Pero después de los treinta, tanto el marido como la mujer saben en lo más profundo que el juego ha terminado. Sin unos cuantos cócteles las relaciones sociales se convierten en un suplicio. Ya no son espontáneas; se trata de una convención por la que acceden a cerrar los ojos ante el hecho de que otros hombres y mujeres que conocen están cansados, aburridos y gordos; con todo, tienen que soportarlos de una manera tan educada como la que, a cambio, emplean quienes los soportan a ellos.
He conocido a muchas parejas jóvenes -pero rara vez he visto un hogar feliz una vez que el marido y la mujer tienen más de treinta años. La mayoría de los hogares pertenece a uno de estos cuatro tipos:
1° Aquel en el que el marido es un tipo lo bastante vanidoso como para pensar que un trabajo de mala muerte en una aseguradora es mucho más complicado que criar a bebés, y que todo el mundo debería hacerle la reverencia en casa.
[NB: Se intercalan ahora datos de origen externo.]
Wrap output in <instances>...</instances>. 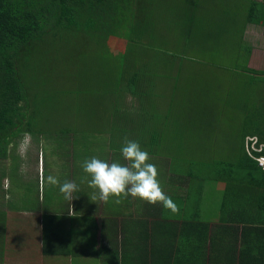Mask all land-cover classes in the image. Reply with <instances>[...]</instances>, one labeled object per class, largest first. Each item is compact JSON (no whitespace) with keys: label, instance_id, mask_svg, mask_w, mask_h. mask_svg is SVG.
Returning a JSON list of instances; mask_svg holds the SVG:
<instances>
[{"label":"rangeland","instance_id":"obj_1","mask_svg":"<svg viewBox=\"0 0 264 264\" xmlns=\"http://www.w3.org/2000/svg\"><path fill=\"white\" fill-rule=\"evenodd\" d=\"M186 1L160 0V13L153 15L152 21H156L157 37L152 44L161 46L160 50L163 51L136 46L139 50L137 56H148L145 60H140L156 62L151 64L146 78L143 75L140 77L144 85L142 87L138 85L136 89L147 90L149 95H144L146 99L144 105L140 100L137 102V99L135 103L138 106L135 108L122 100L118 101L120 97L114 95L116 91L113 89L116 87L113 82L117 80L119 74L117 72L118 58L125 51L126 41L111 37L104 43L93 44L94 40H89L88 35L78 32L74 35L64 33L63 37H60L62 44L59 42L51 44V35L46 38V43L44 41L36 44L33 47L34 56L29 69L25 70L26 75L30 74V79L35 82L34 88L38 87L40 90L47 91L48 94H51V90L53 92L51 105L41 107L36 111L42 116L41 118L39 115L36 116V128L51 131V123L43 119L52 118L55 124L60 123L66 127L78 129L77 131L84 137L94 134L97 142L89 143L87 139L85 148L102 159L104 152L111 151L108 146L110 140L112 145L117 146L118 151L111 148L117 154L121 153L124 138L134 140L131 134H137V125L140 130H143L141 123L146 121L147 125H152L151 130H161L168 142L167 144L165 141V145L161 147L157 155L159 158L151 161L158 168V179L163 190L167 185L166 182L170 183L168 180L170 175L181 172L182 168L186 167L185 159L192 161V158H195L197 163L204 159L215 162L232 160L241 151L242 134L257 128H264V76L239 71V67L244 66L249 59L247 49L240 45V41L245 38L244 31L241 32L243 37L237 33V28L234 30L232 25L228 24L223 26L224 32L218 33L217 36V22H221V19L227 16L226 13V16L222 13V5L226 9L235 10L236 1L197 0L200 2L198 10H195L193 4L190 7ZM255 2L264 4V0H255ZM192 14L194 18L196 17L194 23L196 30L191 29L192 36L189 38L183 34V31L188 30L189 17ZM237 14L239 15L240 12ZM226 29L232 33L227 32L225 35ZM213 31L216 32L213 33ZM187 37L189 40L185 41ZM253 39L248 36L243 42L252 44ZM219 41L223 44V48H219ZM60 45H62L61 49H59ZM52 49L57 52L52 53L51 56ZM165 50L172 52L173 57L164 54ZM156 56H161L162 62H168L166 68L160 69L167 76L162 75V78L154 76L153 72L159 66L157 59H160ZM261 69L264 71V63ZM125 78L127 79L126 76ZM121 81L120 79V90L124 85ZM149 82L162 83V85L150 86ZM159 88L163 89L165 94L157 96V93H160ZM137 97L141 99L142 94ZM140 117L147 118L143 121ZM171 120L173 122L176 120L175 124L169 125ZM177 130L183 131V135L180 134L183 136L180 139L182 141L175 143L179 146L170 143L172 147H169L170 140L173 142L178 140L174 136ZM106 134H110V137ZM32 136L26 134L17 140L20 144L18 149L15 148L14 156H19L22 164H20V176L15 175V178H11L8 201L10 204L17 202L22 205L23 207L19 209L37 212L50 206L51 212H55V206L59 204L50 203L47 200L42 205L44 208H36L38 199H43V192L41 191L40 196L38 189L42 181L43 162L47 170L46 177L53 175L51 170L55 169H52V165L49 164L48 145L45 146L41 141L40 145L44 146L42 149L46 152L38 153L39 137L37 138L34 134ZM140 145L143 148L147 147L145 142ZM85 159L88 158H83V161ZM83 161L78 162L79 168H82ZM13 162L15 165L19 161L16 159L15 161L8 159L0 161V188L2 190H6L10 183L8 172L1 177V171L3 168L7 170ZM220 184H217V187ZM50 186L46 182L44 188L48 189ZM208 187L205 186L204 190ZM207 190L210 193L213 188ZM179 191L182 193L181 190ZM2 196L3 194L0 193V202L6 200ZM211 199L207 201V210L202 211L205 219L216 210L213 202H217V196ZM12 207L18 208L16 205ZM0 209L5 210L7 206H0ZM34 216L36 215L23 216V219L32 221L23 225L24 229L16 230L18 232L16 238L14 237V241L18 243L16 247H20L21 251L25 252L18 257L22 258V264H32L35 256L34 250L41 248L42 238L50 241L47 235L48 229L51 230L53 236H66L63 222L60 226L52 219L50 220L48 215H44L40 218L41 221L44 220L43 227H39L41 236L37 237ZM79 238L83 241L76 239L77 242L74 243L73 240L69 247L74 256L46 257L48 262L45 264H100L101 258L95 257H90L85 263L83 262L79 257V252H89L90 248L87 240L82 239L81 233ZM35 242L37 244L33 247Z\"/></svg>","mask_w":264,"mask_h":264},{"label":"trees","instance_id":"obj_2","mask_svg":"<svg viewBox=\"0 0 264 264\" xmlns=\"http://www.w3.org/2000/svg\"><path fill=\"white\" fill-rule=\"evenodd\" d=\"M234 1H236L235 10L232 8L226 9L220 4L222 5V13L224 15L226 13L227 16H225L227 18L225 17L221 19V22H217V32L213 31V33L216 32L218 36V33L224 32L223 26L230 24L234 30L237 28L238 34L243 36L241 32L244 31L245 26L247 24H255L263 28L264 34V4L256 3L255 0ZM186 2L190 7L193 4L195 10L200 9V2L197 0H187ZM166 8L168 9V7H164V9ZM160 9V0H0V161L6 159L11 161L16 159L17 161L18 158L14 156L17 140L26 134L31 137L34 134L37 138L39 137L37 151L40 153L46 152L42 149L44 146L41 147L40 145L42 137V143L49 147V164L52 165V169H61L59 172L61 174L62 168L65 166L64 161H67L65 156L68 150L69 136L79 133L76 128L66 127L60 123L55 124V120H52V118L43 119V121L51 123V131L36 128V116L39 115L36 113L37 109L51 105V99H53L52 90L51 94H48L47 91L40 90L38 87L34 88L35 82L30 79V74L26 75L25 72L26 69H29L31 59L34 56L33 47L36 44L44 41L46 43V38L50 35L51 44L54 42L62 44V38L60 39V37H63L64 33L68 35L72 33L74 35L78 32L88 35L89 40H94L92 41L93 44H96V42L104 43L105 40L111 37L126 41L125 51L118 58L117 72L119 74L117 75V80L113 82L116 84V87H113L116 91L114 95L120 97L118 101L124 99V94L126 93L137 97L142 94V91L137 90L136 87L144 85L140 77L143 75L146 78L151 64L156 61L143 62L138 60L142 56H137L139 50L136 49V46L163 51L160 50L162 49L161 46L152 44L155 41V37H157L156 21H152V19L154 18V13H160ZM237 12H240V14L238 15ZM195 19L196 17L194 18V14H192L189 17L188 30L183 31V34L189 36V38L192 36L191 29L194 28L196 30ZM227 32L232 33V31L226 29L225 35ZM189 38L187 37L185 41L189 40ZM220 41L218 46L223 48L224 46ZM165 45L166 43L163 44V47ZM240 45H242L241 41ZM61 47L62 45H60L59 49ZM246 49V53L249 55V48ZM56 52L52 49L51 56L52 53ZM164 54L171 58L173 57L171 55L173 53L167 50H165ZM156 58L160 59H157L159 60V66L153 72L154 76H167L160 69L164 68L168 62H162L161 59L163 58L161 56H156ZM152 66L154 67V65ZM239 71L252 73L256 76H264V72L247 68L246 63L244 66L239 67ZM72 77L73 74L71 79ZM120 79L122 80L121 82H124L121 90ZM41 117L39 115V118ZM175 122L176 120L174 122L171 120L168 124H175ZM150 126L152 125H147V123L141 125L143 131L135 127L137 134H131V137L136 138L135 140L138 142L141 141L142 144L145 142L147 147L143 148L141 146V148L148 151L150 149V155L154 159L156 157L159 158L157 155H159L161 147L165 145V141L167 144L168 142L165 140L166 135L163 136L161 130H151ZM73 129L75 131H72ZM105 132H108V130H105ZM174 134L178 140L174 142L170 140L169 147H172L170 143L175 144L182 141L180 139L183 131L177 130ZM180 134L182 135L180 136ZM108 135L110 137V134ZM143 136L145 138H141ZM248 136H257L259 143L264 144V128H257L242 134V139L240 138L241 151L232 160L215 162L213 159V161L204 159L197 163L195 158H192V161L185 159L184 162H187L186 167L182 168L181 172L171 174L170 185H167L165 193L177 204L178 212H167L160 203L150 206L149 203L141 199L137 200V207L135 208L137 214L141 211L139 206H142V210H145L148 216H152L154 219L151 222H148L147 219L141 221L128 219V217L123 221L121 220L122 238L119 241L120 250L122 251L120 253L121 264H128V261H131L136 253H145L144 251L147 252V256L150 253L149 256L153 261L154 258L158 261L164 260L170 254L169 260H173L172 264H181L185 256L187 257V252L186 250L182 252L180 248H176L180 252L176 256L174 254L175 249L172 250L173 247L170 246L173 243L172 241H174V230L176 229V224L173 221L183 219L181 234L183 237H180L179 242L187 241L190 230H196L202 225L207 226V223L203 222L186 224L185 221H189L190 213L196 216L201 214L202 208L200 207L203 204L202 198L204 197L202 196L204 193L203 188L210 182L223 185L222 214H226V211L231 209L226 217L232 223L242 225L243 234H248L250 231H260L264 234V171L257 166V163L248 156L245 150V138ZM109 144L117 150V146L112 145L111 140ZM177 145L175 144L174 146ZM117 157L119 160L124 161L121 153L117 154ZM152 159H150V163ZM14 163L7 170L3 168L1 177L8 172V177L11 181V178H15V175H19L20 163L16 162L15 165ZM43 164L45 165L44 162ZM175 182L177 184L174 185ZM121 208L120 206V214L123 213ZM46 215L49 216L50 220L53 217L50 214ZM140 215L144 216L146 214L143 212ZM3 216V212L0 211V223L3 222ZM243 216L245 218L242 219ZM226 217L224 218L227 219ZM251 217L258 222L254 223L256 225L253 227L254 229L244 222ZM224 218L221 216V219ZM111 220L107 223L109 225L115 224ZM56 221L58 225H63L61 219ZM83 222L94 227L92 218H85ZM137 224H139L138 232L135 227V231L132 230L133 226ZM44 229L46 230V226H44ZM90 233L91 231L87 233L88 237H91ZM55 236L56 239L51 240V248L54 247L53 252L57 256L74 255L69 247L73 240L76 243V239L80 240V238L73 237L69 232L64 240L59 235ZM136 236L140 240H135ZM189 238H191V235ZM212 238V243L215 242V244L220 246L231 248L235 247L237 242L236 239L224 240L216 235H213ZM193 239L196 240L195 248L200 250L203 242L201 240L202 236H195ZM48 242H43L45 248H47ZM230 242H232V245ZM187 243L191 244L190 240ZM182 245L180 246L182 247ZM220 257L221 255L210 254L208 262L220 264Z\"/></svg>","mask_w":264,"mask_h":264},{"label":"crops","instance_id":"obj_3","mask_svg":"<svg viewBox=\"0 0 264 264\" xmlns=\"http://www.w3.org/2000/svg\"><path fill=\"white\" fill-rule=\"evenodd\" d=\"M253 27V28H252ZM244 36L254 38L252 44L247 43L245 44L243 41L242 45L245 48H249V59L246 61V66L249 69L255 70V71H261L264 72L261 68L264 63V34H263V28L259 25L255 24H247L244 29ZM243 36V37H244ZM140 57V56H138ZM148 57V56H147ZM146 56H142L140 59L147 58ZM142 61V60H141ZM149 61V60H148ZM144 62V61H143ZM263 62V63H262ZM162 78V77H157ZM156 79V78H155ZM159 80V79H157ZM160 81V80H159ZM150 84V82H149ZM151 85H162V83H156L152 82ZM166 85V84H165ZM145 89V88H144ZM159 92L157 93V96H161L165 94L163 89L159 88ZM149 95L148 91H142V97L140 101L143 100V105L146 103V99H144V95ZM155 95V93H152ZM125 98L122 99L124 103H129L128 105H131L132 108H135V106H138L135 101H139V98L136 96H132L130 93L124 94ZM147 117L143 118L140 117L143 121L146 120ZM132 123V121H131ZM144 123H147L146 121ZM144 123H141V125H144ZM133 124V123H132ZM130 126H132L130 124ZM139 125H137V128ZM143 131V130H142ZM140 131V132H142ZM29 135V134H28ZM107 137H109L108 134H106ZM30 136V135H29ZM257 137V136H256ZM143 138H145L143 136ZM258 138V137H257ZM88 139L89 143H95L97 142L96 136L94 134H90L87 137H84L82 133H77L76 135H70L68 139V150L66 153V159L67 161H64L65 166L62 168V173L59 174L61 169L58 170H51V174L56 175L60 182L63 183L65 180L74 181L79 186V192H76L73 194V200H66L63 196V194L59 191L58 186H50L48 189H45L44 186L46 185V173L47 170L45 169V165L43 164V172H42V181L40 182V185H38L39 193L41 196L42 194V200L38 199V204L36 205V208H44L42 205L47 200L50 203H58V206H55V212H51V207H47V209H40L37 212H33L29 209H19L22 208V205H19V203H9V191L11 187V181L8 177L9 181V187L6 190H2L0 188L1 195L3 194L4 199L3 203L0 206H7V209L2 210L3 212V222L0 223V264H22L21 261L22 258H18L21 255H23L25 252H22L20 247L17 246V242L14 241V237L16 238L17 232L16 230L24 229L23 225L25 226L26 223L29 220L23 219V216L26 215H36L35 217V229L37 231V237H40V230L39 227H43V221L40 220L44 215L50 214L53 217L51 218L53 221H55V224H57L56 220H60L64 223V230L65 234L68 232L71 233V235L74 237L79 238L80 233L81 237L84 240H87L88 246L90 248L89 252H79V257L82 258L83 262L85 263L86 260L90 257L92 258H101L99 261L100 264H121V258L120 253L122 252L120 250V238L122 230L120 229L121 226V220L123 221L128 217V219H136V220H146L148 222H151L154 218L151 216H148V214L145 212V210H142V206H139V209H141L140 213L137 214L136 207H137V200L139 198H133L131 199V196H128L126 199L121 198V203L116 204L115 203V197H110L107 202L100 201L98 198L95 200V202H92L90 200L91 197H98V190L94 189L92 187H89L88 180H90V176L86 174L83 171V168H79L78 162L83 161V158H91L95 156L94 152H90L86 150L85 144L86 140ZM136 138H134L135 140ZM20 140V139H19ZM42 141V137L41 140ZM34 143V141H33ZM108 144V143H107ZM263 144V143H262ZM18 142L16 148L18 149ZM111 151L104 152L103 160L111 162H118L119 158L117 157V153L114 149L111 148L110 144L108 145ZM145 150V149H144ZM149 155V151L146 150ZM38 153H40L38 151ZM14 154H16L14 152ZM119 155V154H118ZM18 158V161L20 164L21 158L19 156H15ZM41 157V154H40ZM82 157V158H81ZM157 158V157H156ZM150 159H152V156L150 155ZM155 159V158H154ZM119 163L125 164V160L121 161L119 160ZM19 166V165H18ZM20 170V166H19ZM20 173V172H19ZM172 176L168 178L170 180ZM167 180V177L165 178ZM23 183V181H22ZM39 183V180H38ZM41 183H42V190H41ZM167 185L169 182H166ZM165 185L164 192H166ZM209 186L207 189L213 188V190L209 193V190L203 188V194L204 196L202 198L203 204L200 208L201 214L199 216H196L194 214H189V221H185L187 223H207V226H199L196 230H190L188 233V239L187 241L179 242L178 240L180 237H183L182 234V228H183V219L173 221L176 224L175 231V237L173 243L170 245L172 246V250L175 249L174 254L177 256L180 254V252L176 248H180V250L183 252L186 250L187 257L185 256V259L182 260L181 264H208V257L210 254H216L221 255L220 257V264H264V234L260 231H247L248 234H243L244 230L242 229V225L234 224L232 223L226 215L229 214L231 209H228L226 211V214L221 213V203L223 200V187L220 188L217 187L216 183L210 182L208 184ZM223 186V185H222ZM44 188V189H43ZM56 195V197L54 196ZM2 196V198H3ZM215 196H217V202H213V205L216 207V210L208 217L204 218L202 211L207 210V201H210V198L214 199ZM55 197V198H54ZM211 199V200H212ZM88 202V204L86 203ZM12 205L18 206V208L12 207ZM51 206H53L51 204ZM122 207V214L119 213V208ZM152 206V204H150ZM71 207V209H70ZM58 208V209H57ZM50 209V210H49ZM94 211H91V210ZM130 209V210H129ZM57 210V211H56ZM131 211V212H130ZM144 212V216H141ZM92 213V214H91ZM98 213V215H97ZM139 215V216H137ZM221 216L226 217L227 219H221ZM242 216V214H241ZM200 217V218H198ZM85 218H92L94 220V227L91 225H88L83 222ZM245 218V216L242 217V219ZM112 219V220H111ZM111 220L112 225H109L107 222ZM168 220V219H167ZM221 220V221H220ZM32 221V220H31ZM169 221V220H168ZM247 224H249L252 228L256 226L254 223H258L257 220L253 217L249 218L248 220L244 221ZM40 223V224H39ZM110 223V222H109ZM133 226L132 230L136 231L138 230V226ZM135 227V228H134ZM38 228V230H37ZM254 229V228H253ZM131 230V231H132ZM91 231V237H88V232ZM87 232V233H86ZM138 232V231H137ZM84 233H86L84 235ZM140 233V232H139ZM138 234V233H137ZM263 234V235H261ZM40 235V236H39ZM49 240H44L42 238V246L41 248H37L34 250L35 256L34 261H32V264H45L47 263L46 257L51 256H57L56 253L53 252V248H51V240L56 239V236H53V233H51V230L47 232ZM191 235V238L189 236ZM213 235L218 236L219 238H222L224 240H231L236 239L237 242L235 243V247H225L220 246L218 244H215V242H211V239H213ZM195 236H202V245L201 249L197 250L195 248V239H193ZM62 240H64L65 236H61ZM93 237V238H92ZM81 240V239H80ZM135 240H140L137 236ZM190 240V243H187ZM49 241L47 244V248L44 247L43 242ZM83 241V240H81ZM90 241V243H89ZM140 242V241H137ZM116 243V244H115ZM226 243V242H225ZM232 245V242H230ZM36 242L33 244V247L36 246ZM183 244V245H182ZM195 244V246H194ZM228 244V243H226ZM182 245V247L180 246ZM229 245V244H228ZM248 245V246H247ZM71 252V251H70ZM145 253H136L133 254L136 256V258H132V260L128 261V264H172L173 260H169V255L164 260H156L154 258V261L149 256L150 253L144 251ZM86 253V254H85ZM74 254V253H73ZM72 255V254H71ZM70 256V255H69ZM74 256V255H72ZM45 258V259H44ZM216 263V261H214ZM211 264V263H210Z\"/></svg>","mask_w":264,"mask_h":264},{"label":"clouds","instance_id":"obj_4","mask_svg":"<svg viewBox=\"0 0 264 264\" xmlns=\"http://www.w3.org/2000/svg\"><path fill=\"white\" fill-rule=\"evenodd\" d=\"M121 154L126 164L109 163L96 156L83 161V171L90 176L89 187L98 190V197H91L90 200L95 202L98 198L107 202L110 197H115V203L120 204L121 198L131 196L152 205L160 203L167 212H178L177 204L161 187L157 166L149 162L150 155L141 148L140 143L125 137ZM46 182L58 186L66 200L72 201L73 194L79 192V186L74 181L65 180L61 183L57 176L48 175Z\"/></svg>","mask_w":264,"mask_h":264},{"label":"built area","instance_id":"obj_5","mask_svg":"<svg viewBox=\"0 0 264 264\" xmlns=\"http://www.w3.org/2000/svg\"><path fill=\"white\" fill-rule=\"evenodd\" d=\"M245 150L248 156L257 163V166L264 171V144L259 143L257 137L248 136L245 138Z\"/></svg>","mask_w":264,"mask_h":264}]
</instances>
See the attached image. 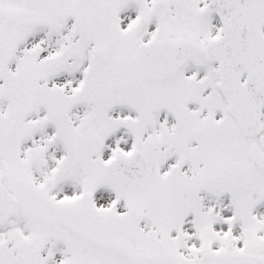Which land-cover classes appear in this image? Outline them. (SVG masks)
Returning a JSON list of instances; mask_svg holds the SVG:
<instances>
[{
    "label": "snow or ice",
    "instance_id": "6c2138e0",
    "mask_svg": "<svg viewBox=\"0 0 264 264\" xmlns=\"http://www.w3.org/2000/svg\"><path fill=\"white\" fill-rule=\"evenodd\" d=\"M0 264H264V0H0Z\"/></svg>",
    "mask_w": 264,
    "mask_h": 264
}]
</instances>
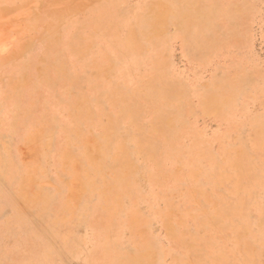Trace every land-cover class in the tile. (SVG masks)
<instances>
[{"label":"rangeland","instance_id":"rangeland-1","mask_svg":"<svg viewBox=\"0 0 264 264\" xmlns=\"http://www.w3.org/2000/svg\"><path fill=\"white\" fill-rule=\"evenodd\" d=\"M0 264H264V0H0Z\"/></svg>","mask_w":264,"mask_h":264}]
</instances>
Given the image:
Es esa clase de hombre cuyos hijos huyen del hogar tan pronto como aprenden a andar.
2° Aquel en el que la mujer tiene lengua afilada y complejo de mártir, y piensa que es la única mujer del mundo que ha tenido un hijo. Este es probablemente el hogar más infeliz de todos.
3° Aquel en el que siempre se les recuerda a los niños lo buenos que han sido sus padres al traerlos al mundo, y cuánto deberían respetar a sus padres por haber nacido en 1870 en lugar de en 1902.
4° Aquel en el que todo es para los hijos. En el que los padres pagan por la educación de los hijos mucho más de lo que se pueden permitir, y los malcrían en exceso. Todo esto suele terminar con una situación en la que los hijos se avergüenzan de los padres.